The Sequoias are only at certain elevations in the park - generally between 5,000 and 7,000 feet. There are 75 groves in the park with most of the pictures taken in the "Giant Forest" at about 6,500 feet. Four of the world's five oldest trees are found in this grove and park bean counters - or should we say tree counters - say there are 10,657 trees in this five-square-mile grove.

There are numerous walks and hikes through the trees - a really spectacular opportunity to get up close and personal with these giant treasures. In addition to the Sequoias, there are Ponderosa pine, sugar pine, red fir and foxtail pine, all growing to greater than normal size because of the area's climate. If you like the Great Outdoors, there is no better place to marvel at Nature's beauty.

There are also numerous places to stop and enjoy the views from the park. The roads through Sequoia take you high into the Sierra Nevada range and, on a clear day, the views of nearby mountains, or even down into the San Joaquin Valley, are spectacular. The view from Moro Rock is said to be one of the best.

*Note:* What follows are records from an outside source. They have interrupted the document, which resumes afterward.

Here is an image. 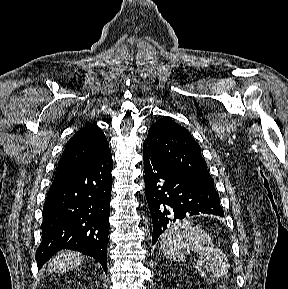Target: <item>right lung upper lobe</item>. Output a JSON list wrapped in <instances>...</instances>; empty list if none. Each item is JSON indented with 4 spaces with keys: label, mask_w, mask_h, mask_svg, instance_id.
Returning <instances> with one entry per match:
<instances>
[{
    "label": "right lung upper lobe",
    "mask_w": 288,
    "mask_h": 289,
    "mask_svg": "<svg viewBox=\"0 0 288 289\" xmlns=\"http://www.w3.org/2000/svg\"><path fill=\"white\" fill-rule=\"evenodd\" d=\"M109 154V143L104 133L98 126L90 124L67 142L58 170L89 165Z\"/></svg>",
    "instance_id": "cb5924a9"
}]
</instances>
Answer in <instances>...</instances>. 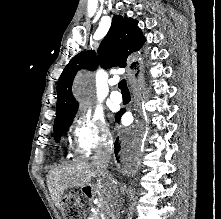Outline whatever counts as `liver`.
Segmentation results:
<instances>
[{
  "label": "liver",
  "instance_id": "6515ba94",
  "mask_svg": "<svg viewBox=\"0 0 221 219\" xmlns=\"http://www.w3.org/2000/svg\"><path fill=\"white\" fill-rule=\"evenodd\" d=\"M92 178L97 179L95 193L100 200L99 206L103 208L106 215L113 207L115 189L118 190L119 183L112 176L110 178L99 176L93 162L73 161L50 170L47 175V186L55 206L58 209L61 208L65 190L83 188L91 183Z\"/></svg>",
  "mask_w": 221,
  "mask_h": 219
}]
</instances>
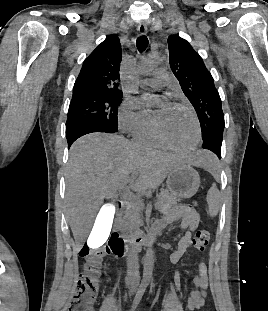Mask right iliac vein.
Masks as SVG:
<instances>
[{
	"label": "right iliac vein",
	"mask_w": 268,
	"mask_h": 311,
	"mask_svg": "<svg viewBox=\"0 0 268 311\" xmlns=\"http://www.w3.org/2000/svg\"><path fill=\"white\" fill-rule=\"evenodd\" d=\"M132 294H134V289H132V290L130 291V295H132Z\"/></svg>",
	"instance_id": "63e3f726"
}]
</instances>
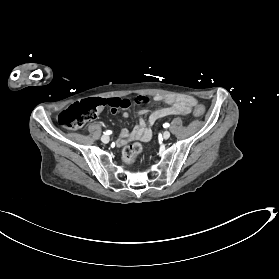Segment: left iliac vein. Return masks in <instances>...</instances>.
<instances>
[{
    "label": "left iliac vein",
    "instance_id": "left-iliac-vein-1",
    "mask_svg": "<svg viewBox=\"0 0 279 279\" xmlns=\"http://www.w3.org/2000/svg\"><path fill=\"white\" fill-rule=\"evenodd\" d=\"M170 137V132L169 131H165L164 133H163V138L164 139H168Z\"/></svg>",
    "mask_w": 279,
    "mask_h": 279
}]
</instances>
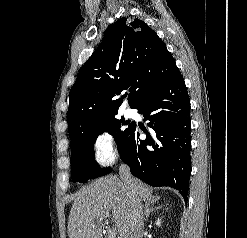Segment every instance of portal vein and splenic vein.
<instances>
[{"instance_id":"18ae733b","label":"portal vein and splenic vein","mask_w":247,"mask_h":238,"mask_svg":"<svg viewBox=\"0 0 247 238\" xmlns=\"http://www.w3.org/2000/svg\"><path fill=\"white\" fill-rule=\"evenodd\" d=\"M107 216H109V214H107ZM107 233H108L109 238H114L116 236V230L113 228L108 229Z\"/></svg>"}]
</instances>
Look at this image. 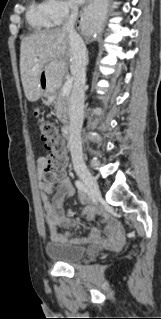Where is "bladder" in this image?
I'll return each mask as SVG.
<instances>
[{
  "mask_svg": "<svg viewBox=\"0 0 161 319\" xmlns=\"http://www.w3.org/2000/svg\"><path fill=\"white\" fill-rule=\"evenodd\" d=\"M46 255L58 262L73 263L85 255V248L81 244L51 240L44 248Z\"/></svg>",
  "mask_w": 161,
  "mask_h": 319,
  "instance_id": "31cf9c89",
  "label": "bladder"
}]
</instances>
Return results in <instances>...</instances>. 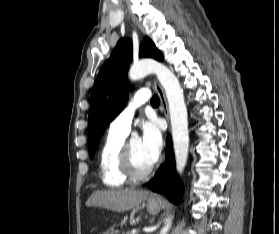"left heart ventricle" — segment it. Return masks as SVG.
<instances>
[{"label": "left heart ventricle", "mask_w": 279, "mask_h": 234, "mask_svg": "<svg viewBox=\"0 0 279 234\" xmlns=\"http://www.w3.org/2000/svg\"><path fill=\"white\" fill-rule=\"evenodd\" d=\"M130 146L133 152L135 164L138 168L145 169L154 161L144 150L140 138L130 139Z\"/></svg>", "instance_id": "b2bd125f"}]
</instances>
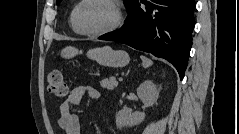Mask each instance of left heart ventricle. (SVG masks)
Listing matches in <instances>:
<instances>
[{"label": "left heart ventricle", "mask_w": 239, "mask_h": 134, "mask_svg": "<svg viewBox=\"0 0 239 134\" xmlns=\"http://www.w3.org/2000/svg\"><path fill=\"white\" fill-rule=\"evenodd\" d=\"M115 19L112 7L101 0L86 2L79 14V24L86 31H100L109 27Z\"/></svg>", "instance_id": "b2bd125f"}]
</instances>
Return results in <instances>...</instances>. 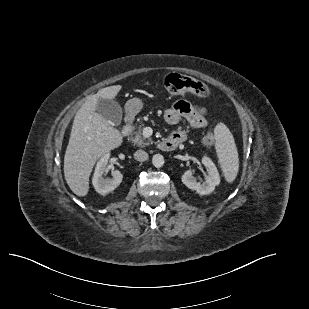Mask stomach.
Returning a JSON list of instances; mask_svg holds the SVG:
<instances>
[{
	"instance_id": "obj_1",
	"label": "stomach",
	"mask_w": 309,
	"mask_h": 309,
	"mask_svg": "<svg viewBox=\"0 0 309 309\" xmlns=\"http://www.w3.org/2000/svg\"><path fill=\"white\" fill-rule=\"evenodd\" d=\"M143 102L139 98H132L125 104V111L129 118L136 116L142 109Z\"/></svg>"
}]
</instances>
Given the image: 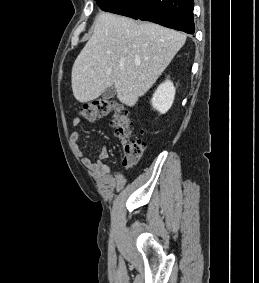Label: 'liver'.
<instances>
[{
	"label": "liver",
	"instance_id": "obj_1",
	"mask_svg": "<svg viewBox=\"0 0 259 283\" xmlns=\"http://www.w3.org/2000/svg\"><path fill=\"white\" fill-rule=\"evenodd\" d=\"M185 41L186 35L173 29L101 12L92 37L73 64V95L87 103L114 86L118 100L134 106Z\"/></svg>",
	"mask_w": 259,
	"mask_h": 283
}]
</instances>
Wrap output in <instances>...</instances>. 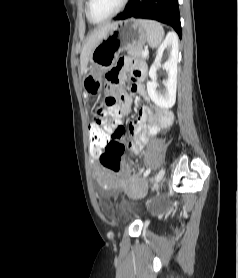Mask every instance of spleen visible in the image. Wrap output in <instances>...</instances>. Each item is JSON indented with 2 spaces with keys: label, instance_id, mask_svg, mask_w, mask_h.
Wrapping results in <instances>:
<instances>
[{
  "label": "spleen",
  "instance_id": "spleen-1",
  "mask_svg": "<svg viewBox=\"0 0 238 278\" xmlns=\"http://www.w3.org/2000/svg\"><path fill=\"white\" fill-rule=\"evenodd\" d=\"M141 24L145 27L147 31V41L152 47H158L164 37V30L160 23L152 20H140Z\"/></svg>",
  "mask_w": 238,
  "mask_h": 278
}]
</instances>
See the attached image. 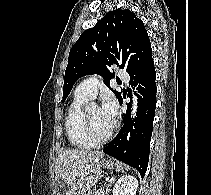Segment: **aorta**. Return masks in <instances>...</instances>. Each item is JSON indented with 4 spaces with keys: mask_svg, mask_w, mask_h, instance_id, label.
<instances>
[{
    "mask_svg": "<svg viewBox=\"0 0 211 195\" xmlns=\"http://www.w3.org/2000/svg\"><path fill=\"white\" fill-rule=\"evenodd\" d=\"M137 98L134 97V102H136ZM133 115H135V108H134V111H133Z\"/></svg>",
    "mask_w": 211,
    "mask_h": 195,
    "instance_id": "obj_1",
    "label": "aorta"
}]
</instances>
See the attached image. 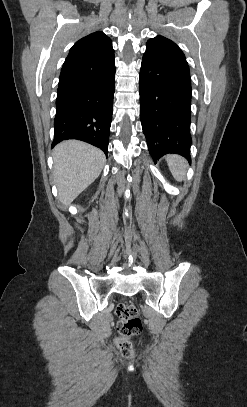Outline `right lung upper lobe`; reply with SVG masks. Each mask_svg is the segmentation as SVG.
<instances>
[{"instance_id": "obj_1", "label": "right lung upper lobe", "mask_w": 247, "mask_h": 407, "mask_svg": "<svg viewBox=\"0 0 247 407\" xmlns=\"http://www.w3.org/2000/svg\"><path fill=\"white\" fill-rule=\"evenodd\" d=\"M114 57L112 42L103 32H93L70 49L63 64L59 85L81 78L86 72Z\"/></svg>"}]
</instances>
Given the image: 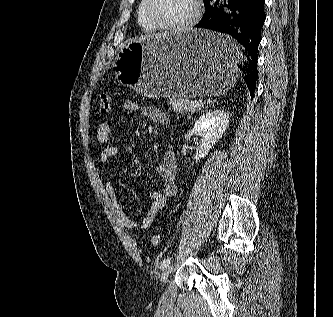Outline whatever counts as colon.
Wrapping results in <instances>:
<instances>
[{"label": "colon", "mask_w": 333, "mask_h": 317, "mask_svg": "<svg viewBox=\"0 0 333 317\" xmlns=\"http://www.w3.org/2000/svg\"><path fill=\"white\" fill-rule=\"evenodd\" d=\"M111 97L107 94H102L97 102L96 115L98 117L105 116L111 110ZM150 241L152 244L157 245L160 242V235L153 233L151 235Z\"/></svg>", "instance_id": "obj_1"}]
</instances>
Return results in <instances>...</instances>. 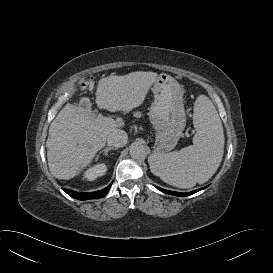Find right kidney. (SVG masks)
Returning a JSON list of instances; mask_svg holds the SVG:
<instances>
[{
  "mask_svg": "<svg viewBox=\"0 0 273 273\" xmlns=\"http://www.w3.org/2000/svg\"><path fill=\"white\" fill-rule=\"evenodd\" d=\"M107 171V166L105 164H97L93 167H90L85 171L83 178L89 181L95 180L97 177L102 176Z\"/></svg>",
  "mask_w": 273,
  "mask_h": 273,
  "instance_id": "obj_1",
  "label": "right kidney"
}]
</instances>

If you want to make a weekend of it, there are several places in the park, and at the edge of the park where you can spend the evening. There are eight lodging facilities in Sequoia and Kings Canyon parks, as well as several more in the nearby areas of Three Rivers and Lemon Cove.

Several campgrounds in the park offer spaces for RV camping, although some are more primitive and allow only tents. If you're bringing an RV, travel on the park roadways can be a little harrowing at times because roads are steep and narrow in some spots.